La question de Mayotte tue toujours

La vraie difficulté, comme souvent en politique, n’est pas dans le quoi faire? Mais dans le comment faire ?

La question de Mayotte est trop verrouillée sur elle-même pour susciter une importante solution. Mayotte après l’accession des îles Comores à la souveraineté et reconnaissance internationales, reste toujours sous l’administration française, au vu des résultats du referendum de 1974 pour l’indépendance des îles Comores. Plusieurs gouvernements en France, de gauche ou de droite, se sont succédés, mais les politiques menées vis-à-vis de l’île comorienne de Mayotte restent plus ou moins relatives. Le statut juridique de l’île comorienne de Mayotte demeure toujours d’actualité aux yeux de la communauté internationale.

Cependant l’introduction du système de visa par le gouvernement d’E. Balladur dans les années 1990 n’a pas arrangé la situation où des centaines d’Âmes comoriennes périssent noyées dans les côtes des îles de Mayotte et d’Anjouan. Et l’absence de mesures concrètes, de la part des autorités françaises et comoriennes, face à ce drame humain, tue, chaque année, des centaines de comoriens d’Anjouan dans les côtes mahoraises. La question n’est pas d’apporter de responsabilité politique mais de proposer une issue honorable à la question.

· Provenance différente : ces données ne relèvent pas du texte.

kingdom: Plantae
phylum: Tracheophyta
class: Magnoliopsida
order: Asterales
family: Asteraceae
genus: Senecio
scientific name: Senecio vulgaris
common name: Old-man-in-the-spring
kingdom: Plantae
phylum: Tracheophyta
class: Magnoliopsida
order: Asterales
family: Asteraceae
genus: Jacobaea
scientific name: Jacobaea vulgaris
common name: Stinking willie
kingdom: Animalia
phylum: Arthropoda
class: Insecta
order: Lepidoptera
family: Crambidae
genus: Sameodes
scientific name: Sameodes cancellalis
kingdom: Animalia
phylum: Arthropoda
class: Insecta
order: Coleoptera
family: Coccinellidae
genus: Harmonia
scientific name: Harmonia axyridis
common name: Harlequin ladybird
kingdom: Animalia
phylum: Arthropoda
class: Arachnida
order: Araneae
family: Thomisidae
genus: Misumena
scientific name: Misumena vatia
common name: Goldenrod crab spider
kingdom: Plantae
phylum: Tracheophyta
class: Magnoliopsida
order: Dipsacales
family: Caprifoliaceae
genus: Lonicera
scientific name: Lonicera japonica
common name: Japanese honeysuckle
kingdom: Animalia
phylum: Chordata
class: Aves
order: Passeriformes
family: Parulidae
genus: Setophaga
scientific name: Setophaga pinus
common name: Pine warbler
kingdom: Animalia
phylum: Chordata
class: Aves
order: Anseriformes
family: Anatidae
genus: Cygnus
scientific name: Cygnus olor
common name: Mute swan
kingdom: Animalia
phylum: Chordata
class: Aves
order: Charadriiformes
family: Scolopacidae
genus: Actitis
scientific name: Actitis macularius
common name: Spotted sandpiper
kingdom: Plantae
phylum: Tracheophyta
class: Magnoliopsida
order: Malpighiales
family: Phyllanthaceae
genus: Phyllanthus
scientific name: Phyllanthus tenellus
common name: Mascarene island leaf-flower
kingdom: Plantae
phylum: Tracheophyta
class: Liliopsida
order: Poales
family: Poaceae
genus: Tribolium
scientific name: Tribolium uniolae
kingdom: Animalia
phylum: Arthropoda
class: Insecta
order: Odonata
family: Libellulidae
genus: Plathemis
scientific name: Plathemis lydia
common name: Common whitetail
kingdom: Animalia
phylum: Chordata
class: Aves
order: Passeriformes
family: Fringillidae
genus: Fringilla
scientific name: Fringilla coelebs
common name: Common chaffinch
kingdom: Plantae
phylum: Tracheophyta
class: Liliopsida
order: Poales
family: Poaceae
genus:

Depuis le veto français de 1976 contre une résolution Onusienne de réintégrer Mayotte à l’État comorien, la question mahoraise reste une affaire franco-comorienne et peu introduite aux nations-unis vu la place de la France au sein du conseil de sécurité. Les autorités de deux pays pensent qu’elles seules ont le droit et les possibilités de définir une politique de rapprochement, de réintégration voire d’unification des îles. Or un élément indispensable demeure, à savoir la volonté de la population comorienne de Mayotte qui reste majoritairement réticente à toute idée de réintégrer les autres îles sœurs. Mais la vraie raison pour laquelle Mayotte reste toujours française réside dans le manque de volonté de la part de la France de se séparer d’une île militairement stratégique pour ses ambitions de grande puissance dans la région, et non, comme le prétendent certains politologues, d’un refus catégorique de la population de Mayotte de réintégrer un archipel divisé, dans lequel règne un parfum de séparatisme ambiant, où le système politique, le niveau de vie, les violentes et incessantes luttes de pouvoir gangrènent encore et toujours la vie de la population.   Aussi, les Comoriens n’ont aucun intérêt à aspirer uniquement à la réintégration prématurée de Mayotte dans l’État comorien.

La réintégration de Mayotte doit être envisagée d’après un système social, économique, politique raisonnable et judicieux, notamment par les champs ouverts par l’actuelle constitution. Toutefois un accompagnement de la France est indispensable par des mesures d’assistances économiques, sociales et par la voie de l’ouverture dans un délai raisonnable des relations économiques à savoir une politique inter -îles de libre-échange commerciale afin d’envisager en temps réel un équilibre économique, social des niveaux de vie en vue de développer l’ensemble des îles sans rompre le statu quo de Mayotte. Car la question n’est immédiatement pas de suspendre le visa comme certains le pensent. Mais de les créer ci-après conditions nécessaires à l’établissement des contacts directs entre les sociétés civiles des îles.

Pour cela les gouvernements français et comorien doivent exprimer leur détermination à réaliser la réintégration de Mayotte en tenant compte des conditions concrètes de Mayotte héritière de l’administration française, en y respectant certaines mentalités de même que les opinions des personnalités de divers milieux mahorais. Les politiques doivent notamment adopter des politiques et des mesures justes pour la réalité des îles et raisonnables pour que les habitants de Mayotte ne subissent pas de perte à tous les niveaux. Enfin, c’est à travers ces idées fortes et intelligemment menées, que se trouve la solution pour effacer toutes les tragédies qui ont frappé les Comores. «L’histoire des Comores a toujours montré, un attachement au principe d’un seul archipel, mais seules les inégalités économiques nous distancent et l’histoire constitue la base de notre avenir commun.»

vive les Comores

Proposé par Bacari Hamadi, Alias Walad.